13.9.25

Estela funeraria, 375 - 350 a. C. Met Museum






La estela

Un equilibrio único se alza sin hacerse ostensible entre la vida y la muerte, entre los vivientes y los ya idos. La imagen que se ofrece en la estela funeraria se distingue de la imagen de un cuerpo vivo, en una superior ligereza, erigida lo preciso para ser vista en el aire, sugiriendo otro aire más blanco y sin obstáculos; un medio sin la resistencia que a su movimiento, y aun a su simple estar, encuentra el cuerpo de carne. y es el maestro o el amigo, o el servidor del reino de los vivos, el que asiste en algún modo al difunto, inclinándose ante él que está sentado como un dios o como un rey. y así le mantiene ligado a la vida; un gesto leve, una solicitud sin pasión bastaría para que la imagen del ido no flote sola -a veces, y en la época tardía o romana, sucede con mayor frecuencia que el adolescente o la muchacha floten en soledad, como habitantes de otro reino.
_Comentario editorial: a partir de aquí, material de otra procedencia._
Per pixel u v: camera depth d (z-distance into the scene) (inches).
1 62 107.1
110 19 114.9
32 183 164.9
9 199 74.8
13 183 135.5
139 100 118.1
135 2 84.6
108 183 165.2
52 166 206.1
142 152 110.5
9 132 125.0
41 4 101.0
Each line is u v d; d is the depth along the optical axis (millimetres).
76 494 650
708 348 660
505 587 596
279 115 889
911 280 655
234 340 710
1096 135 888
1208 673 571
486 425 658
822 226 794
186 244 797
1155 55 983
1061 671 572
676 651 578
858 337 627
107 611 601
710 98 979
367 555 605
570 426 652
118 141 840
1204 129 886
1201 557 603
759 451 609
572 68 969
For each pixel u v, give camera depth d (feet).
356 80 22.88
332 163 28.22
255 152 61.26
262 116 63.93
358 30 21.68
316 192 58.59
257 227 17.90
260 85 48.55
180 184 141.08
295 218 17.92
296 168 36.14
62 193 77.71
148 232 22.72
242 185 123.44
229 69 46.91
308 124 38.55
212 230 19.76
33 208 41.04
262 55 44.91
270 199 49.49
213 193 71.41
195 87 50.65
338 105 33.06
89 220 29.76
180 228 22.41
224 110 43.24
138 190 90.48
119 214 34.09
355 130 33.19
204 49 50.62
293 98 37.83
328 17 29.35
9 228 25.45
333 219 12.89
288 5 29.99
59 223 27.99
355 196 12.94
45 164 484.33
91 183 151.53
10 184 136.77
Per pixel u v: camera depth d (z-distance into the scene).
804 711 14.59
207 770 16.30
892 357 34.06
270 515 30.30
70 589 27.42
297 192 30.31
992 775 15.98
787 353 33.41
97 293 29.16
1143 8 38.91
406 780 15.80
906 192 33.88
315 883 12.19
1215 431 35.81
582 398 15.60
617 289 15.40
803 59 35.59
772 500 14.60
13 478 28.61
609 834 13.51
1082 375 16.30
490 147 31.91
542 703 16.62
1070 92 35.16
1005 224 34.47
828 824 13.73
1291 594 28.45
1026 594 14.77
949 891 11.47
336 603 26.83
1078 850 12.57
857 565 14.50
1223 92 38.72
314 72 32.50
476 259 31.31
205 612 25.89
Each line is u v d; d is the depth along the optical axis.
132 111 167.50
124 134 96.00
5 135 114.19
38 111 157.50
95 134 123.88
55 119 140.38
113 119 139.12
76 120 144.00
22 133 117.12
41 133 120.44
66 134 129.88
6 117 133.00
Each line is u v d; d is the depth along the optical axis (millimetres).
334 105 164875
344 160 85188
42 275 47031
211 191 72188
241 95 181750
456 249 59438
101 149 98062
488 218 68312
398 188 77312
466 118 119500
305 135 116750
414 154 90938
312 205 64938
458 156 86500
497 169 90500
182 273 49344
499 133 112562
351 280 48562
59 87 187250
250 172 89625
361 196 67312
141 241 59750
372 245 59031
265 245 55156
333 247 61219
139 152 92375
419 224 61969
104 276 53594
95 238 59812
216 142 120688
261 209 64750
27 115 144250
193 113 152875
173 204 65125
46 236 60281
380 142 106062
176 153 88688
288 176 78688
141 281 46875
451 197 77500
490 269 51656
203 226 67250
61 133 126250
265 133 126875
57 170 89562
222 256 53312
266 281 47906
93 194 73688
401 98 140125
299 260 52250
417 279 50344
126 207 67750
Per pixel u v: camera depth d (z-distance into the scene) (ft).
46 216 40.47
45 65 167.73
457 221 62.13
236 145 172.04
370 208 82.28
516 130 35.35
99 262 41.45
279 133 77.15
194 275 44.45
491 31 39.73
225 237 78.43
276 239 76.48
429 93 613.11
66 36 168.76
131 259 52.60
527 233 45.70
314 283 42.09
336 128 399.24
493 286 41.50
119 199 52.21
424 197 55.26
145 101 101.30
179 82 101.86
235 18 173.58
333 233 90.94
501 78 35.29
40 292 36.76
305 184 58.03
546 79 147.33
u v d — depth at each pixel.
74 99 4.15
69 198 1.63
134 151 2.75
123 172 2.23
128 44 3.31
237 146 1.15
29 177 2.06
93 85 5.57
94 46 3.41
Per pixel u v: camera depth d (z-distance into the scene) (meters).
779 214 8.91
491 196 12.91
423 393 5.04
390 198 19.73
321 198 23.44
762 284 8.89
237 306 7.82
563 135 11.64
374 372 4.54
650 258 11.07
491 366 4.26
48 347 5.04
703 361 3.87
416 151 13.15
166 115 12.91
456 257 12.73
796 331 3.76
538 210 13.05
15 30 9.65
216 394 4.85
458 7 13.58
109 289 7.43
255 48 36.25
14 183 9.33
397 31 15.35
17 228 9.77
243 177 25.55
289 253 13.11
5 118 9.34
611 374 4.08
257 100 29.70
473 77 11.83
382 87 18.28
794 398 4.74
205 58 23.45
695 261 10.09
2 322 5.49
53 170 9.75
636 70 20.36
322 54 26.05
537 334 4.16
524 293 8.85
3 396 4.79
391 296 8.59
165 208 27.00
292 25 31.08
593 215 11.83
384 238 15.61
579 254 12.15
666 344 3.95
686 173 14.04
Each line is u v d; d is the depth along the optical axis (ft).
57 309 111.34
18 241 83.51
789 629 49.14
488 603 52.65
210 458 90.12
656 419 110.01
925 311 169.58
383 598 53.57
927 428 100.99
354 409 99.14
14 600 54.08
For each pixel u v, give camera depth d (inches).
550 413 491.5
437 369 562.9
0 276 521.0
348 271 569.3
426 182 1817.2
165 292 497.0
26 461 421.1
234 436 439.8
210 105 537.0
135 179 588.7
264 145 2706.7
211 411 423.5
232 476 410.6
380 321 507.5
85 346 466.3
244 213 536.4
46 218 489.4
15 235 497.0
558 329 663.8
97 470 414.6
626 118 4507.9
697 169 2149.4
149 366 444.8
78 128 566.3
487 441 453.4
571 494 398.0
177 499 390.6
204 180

Mas nada hay sobre el cuerpo muerto que pese, que le mantenga encerrado bajo la porción de tierra que le pertenece, ni reducido tampoco a las solas cenizas de aquel que ya se ha ido.
La balanza simbólica que se alza cortando el paso al alma y le marca su destino último, no aparece entre los símbolos griegos, no se hace visible. Mas aquí, en el trato que dieron a la muerte y a los muertos, la balanza invisiblemente ofrece el equilibrio perfecto, la equivalencia entre el estar como vivo y el estar como muerto -el estar a lo vivo y el estar a lo muerto. Y si es así ha de ser en virtud de algo que se intercambia entre los dos estados contrarios. Los contrarios vida-muerte no llegan a ser contradictorios. Una equidistancia respecto de la mirada mira con los ojos mortales, o como si en la mirada, mortal también ella, algo, más allá de la vida y de la muerte, se hermana con ella, con esa imagen, y la sostiene, sin asimilarse a ella, sin confundirse. Mas con ella, detenido en el instante fijo, intersección del tiempo e un intersticio que el tiempo ofrece en los puros instantes de la contemplación; en la paz de la visión que puede tener como contenido apenas nada, poca cosa; una leve imagen sin apenas relieve, y aun menos una indecisa sombra, que asegura la posibilidad de la visión, de una visión entera; una aletheia sin esfuerzo, no obtenida con el discursivo pensar; ni tampoco una gracia recibida, sino el simple ver que se abre en el intersticio del tiempo, como actualidad del posible ver de verdad y por entero. Un empezar a ver o estar a punto de ver que produce la quietud, el estar en sí mismo del sujeto que mira, no arrastrado por el vértigo del abismo de la muerte, y sin ser arrebatado por entusiasmo alguno; una quietud mantenida entre el abismo de abajo y el de arriba, suspendida entre cielo y tierra.